Katrina, of course, affected everything. But this is not a simple story of a team lightening the loads of a downtrodden people. In the wake of K, the city and the team have pulled each other up by the bootstraps, and the success of one is a mirror of the other. In seeing the Saints succeed, the world is seeing New Orleans succeed… in spite of all odds, in the face of criticism that the locals are lazy, corrupt, deserve what they got, and even the ridiculous heresy that the city shouldn’t be rebuilt, or should never have been built at all.
Just as Katrina affected the citizens of New Orleans, it affected the Saints as well, and deeply. It affected the team in so many more ways than just kicking them out of town for a year, and lifting them to the over-achieving emotional high of the NFC Championship Game in 2006. As with so much else that happens in New Orleans, Katrina gave the Saints perspective… not just to the players who were there when it happened, but to any who have come aboard since.
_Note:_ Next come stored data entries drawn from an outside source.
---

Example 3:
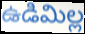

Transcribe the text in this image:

ఉడిమిల్ల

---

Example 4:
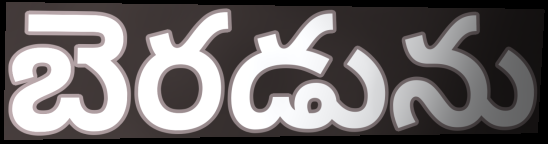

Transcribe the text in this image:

బెరడును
The best players in any sport usually achieve the most when they have their heads on straight, when they have the proper perspective. But in this case, the day to day reality of what happened to New Orleans, and more to the point, what her people are doing day in and day out to recover, has forced everyone involved with the Saints to put their lives into perspective. I would venture to say that there has seldom been a sports team, or perhaps an organization of any kind, where everyone has had their heads so firmly planted on their shoulders. Not like this. In that light, the success of the New Orleans Saints is not just the success of a sports team, but a direct reflection of has happened to, and more importantly, what is happening now in the city. This is a Saints team revitalized because this is a city revitalized. This is a city revitalized because this is a Saints team revitalized. They have, all of them, seen the truth and know what is important, and know what must be done. And it is not to “win a Super Bowl”. It is to work, to do your job, to do unto others, and to make things better.
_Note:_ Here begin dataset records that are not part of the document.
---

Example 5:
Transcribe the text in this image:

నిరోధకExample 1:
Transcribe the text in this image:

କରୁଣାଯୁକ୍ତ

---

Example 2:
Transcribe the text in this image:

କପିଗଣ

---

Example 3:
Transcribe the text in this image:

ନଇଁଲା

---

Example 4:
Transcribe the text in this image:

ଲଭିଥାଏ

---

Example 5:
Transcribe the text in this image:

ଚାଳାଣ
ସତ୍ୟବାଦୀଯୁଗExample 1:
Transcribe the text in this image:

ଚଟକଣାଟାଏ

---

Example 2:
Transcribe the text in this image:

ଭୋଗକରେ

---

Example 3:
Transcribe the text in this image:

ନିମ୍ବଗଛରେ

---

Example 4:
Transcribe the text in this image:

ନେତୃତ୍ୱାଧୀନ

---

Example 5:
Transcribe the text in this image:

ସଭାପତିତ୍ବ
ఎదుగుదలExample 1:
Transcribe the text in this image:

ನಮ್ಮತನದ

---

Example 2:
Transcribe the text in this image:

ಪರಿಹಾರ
The people of New Orleans are simply going about the day to day business of rebuilding their tattered, nearly decimated, home into something better than it ever was before. The New Orleans Saints, for their part, have taken it upon themselves to show the world that this city is so much more than the popular perception. It is more than a party. It is more than a city of foolhardy inhabitants begging for sympathy, and not in fact that at all. The Saints are out to win the Super Bowl, yes. But they are also out to show everyone that New Orleans is deserving of the nation’s consideration and honor.
Before Katrina, the Saints winning the Super Bowl would still have been more than a game. It would have served as a symbol that we matter, that New Orleans is more than just a party, that we can succeed. Of course, it would also have served as a reward to long-suffering fans, and a message that if you’re faithful and stick with something, good things can happen.
After Katrina, the Saints winning the Super Bowl would, of course, serve as a strong sign of recovery. But more than that, it would be a signal to the rest of the world that New Orleans is a place worthy of recovery, and indeed, a place worthy of national pride. There are few stages in the world bigger than the Super Bowl to send that message.